Elmal has a lot more of a family among the Hyalorings (and presumably the Samnali, i.e. the "Wheels" to the Hyalorings' "Riders"). After the death of Yelm, he eventually earns the hand of Nyalda (i.e. Ernalda) in "Nyalda's Bride Price," because he offers what none of the other suitors are willing to offer her (Freedom) and proves his strength by beating said suitors into line. Nyalda here is a former concubine of Yelm, BTW.
Prior to Nyalda, though, Elmal is married to the goddess Nivorah, who is of course the goddess of the city of Nivorah that the Hyalorings and Samnali both come from. Presumably, that's who most of his children were mothered by. The named children who are probably Elmal's children with Nivorah include Osara (basically an Elmali version of Vinga), Verlaro, and Samnal.

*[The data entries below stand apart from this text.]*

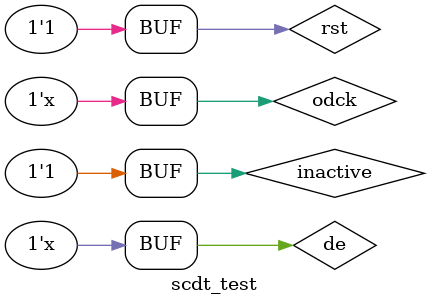
<source format=v>
`timescale 1 us/ 1 us

module scdt_test(

);

wire scdt;
reg de,odck,rst;

tfp401a tfp401a_inst(
    .rst(rst),
    .odck_in(odck),
    .de_in(de),
    .scdt_o(scdt)
);

reg inactive;
initial begin
rst=0;
odck=0;
de=0;
inactive=0;
#10 rst=1;
#40000 inactive=1;
end

always begin
    if(!inactive) begin
        #1600 de=1;
        #1600 de=0;
    end
end

always begin
    #1 odck = ~odck;
end
endmodule
</source>
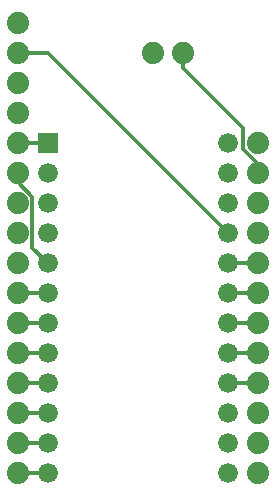
<source format=gbr>
G04 EAGLE Gerber RS-274X export*
G75*
%MOMM*%
%FSLAX34Y34*%
%LPD*%
%INTop Copper*%
%IPPOS*%
%AMOC8*
5,1,8,0,0,1.08239X$1,22.5*%
G01*
%ADD10R,1.676400X1.676400*%
%ADD11C,1.676400*%
%ADD12C,1.879600*%
%ADD13C,0.304800*%


D10*
X38100Y304800D03*
D11*
X38100Y279400D03*
X38100Y254000D03*
X38100Y228600D03*
X38100Y203200D03*
X38100Y177800D03*
X38100Y152400D03*
X38100Y127000D03*
X38100Y101600D03*
X38100Y76200D03*
X38100Y50800D03*
X38100Y25400D03*
X190500Y25400D03*
X190500Y50800D03*
X190500Y76200D03*
X190500Y101600D03*
X190500Y127000D03*
X190500Y152400D03*
X190500Y177800D03*
X190500Y203200D03*
X190500Y228600D03*
X190500Y254000D03*
X190500Y279400D03*
X190500Y304800D03*
D12*
X152400Y381000D03*
X127000Y381000D03*
X12700Y25400D03*
X12700Y50800D03*
X12700Y76200D03*
X12700Y101600D03*
X12700Y127000D03*
X12700Y152400D03*
X12700Y177800D03*
X12700Y203200D03*
X12700Y228600D03*
X12700Y254000D03*
X12700Y279400D03*
X12700Y304800D03*
X12700Y330200D03*
X12700Y355600D03*
X12700Y381000D03*
X12700Y406400D03*
X215900Y25400D03*
X215900Y50800D03*
X215900Y76200D03*
X215900Y101600D03*
X215900Y127000D03*
X215900Y152400D03*
X215900Y177800D03*
X215900Y203200D03*
X215900Y228600D03*
X215900Y254000D03*
X215900Y279400D03*
X215900Y304800D03*
D13*
X215900Y101600D02*
X190500Y101600D01*
X12700Y271601D02*
X12700Y279400D01*
X25146Y216154D02*
X38100Y203200D01*
X25146Y259155D02*
X12700Y271601D01*
X25146Y259155D02*
X25146Y216154D01*
X12700Y177800D02*
X38100Y177800D01*
X38100Y152400D02*
X12700Y152400D01*
X12700Y127000D02*
X38100Y127000D01*
X190500Y152400D02*
X215900Y152400D01*
X215900Y127000D02*
X190500Y127000D01*
X190500Y177800D02*
X215900Y177800D01*
X38100Y76200D02*
X12700Y76200D01*
X190500Y203200D02*
X215900Y203200D01*
X38100Y25400D02*
X12700Y25400D01*
X12700Y50800D02*
X38100Y50800D01*
X38100Y101600D02*
X12700Y101600D01*
X190500Y228600D02*
X38100Y381000D01*
X12700Y381000D01*
X12700Y304800D02*
X38100Y304800D01*
X215900Y287199D02*
X215900Y279400D01*
X215900Y287199D02*
X203454Y299645D01*
X203454Y317246D01*
X152400Y368300D02*
X152400Y381000D01*
X152400Y368300D02*
X203454Y317246D01*
M02*

</source>
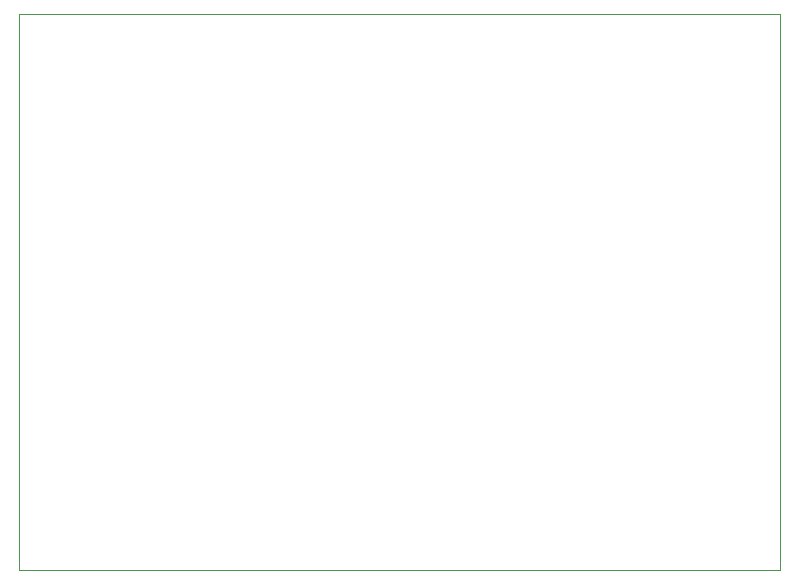
<source format=gko>
G04 #@! TF.GenerationSoftware,KiCad,Pcbnew,6.0.0-rc1-unknown-6a5744a~66~ubuntu18.04.1*
G04 #@! TF.CreationDate,2018-10-14T14:19:46-07:00*
G04 #@! TF.ProjectId,EExtruder,4545787472756465722E6B696361645F,rev?*
G04 #@! TF.SameCoordinates,Original*
G04 #@! TF.FileFunction,Profile,NP*
%FSLAX46Y46*%
G04 Gerber Fmt 4.6, Leading zero omitted, Abs format (unit mm)*
G04 Created by KiCad (PCBNEW 6.0.0-rc1-unknown-6a5744a~66~ubuntu18.04.1) date Sun 14 Oct 2018 02:19:46 PM PDT*
%MOMM*%
%LPD*%
G01*
G04 APERTURE LIST*
%ADD10C,0.050000*%
G04 APERTURE END LIST*
D10*
X127952500Y-130175000D02*
X127952500Y-83121500D01*
X192341500Y-130175000D02*
X127952500Y-130175000D01*
X192341500Y-83121500D02*
X192341500Y-130175000D01*
X127952500Y-83121500D02*
X192341500Y-83121500D01*
M02*

</source>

The one who is definitely Elmal's son with Nivorah is... Reladivus.
Yeah, in "Taming the River," it is outright stated that Reladivus (whom the Dara Happans now consider a son of Yelm) is the son of Elmal and Nivorah. How did they eventually confuse Yelm's grandson with his son? My guess is that the answer is found in "Hyalor Tablet-Maker":
QuoteWhen his first ambassador returned to him in shame, Manarlavus sent another. This one said that Manarlavus would curse the name of our god, which would never again be remembered.
“Our god is Elmal, and will always be Elmal,” Hyalor and Samnal said together. “And he will never be forgotten.”
I guess Manarlavus might actually have been as good as his word, at least as far as his subjects were concerned. And to fill the genealogical gap that removing Elmal as the emperor's son created, they simply replaced him with Reladivus.
Unless this is just more of that thing where Vinga is considered both an aspect of Orlanth and his daughter by people and neither of these is incorrect.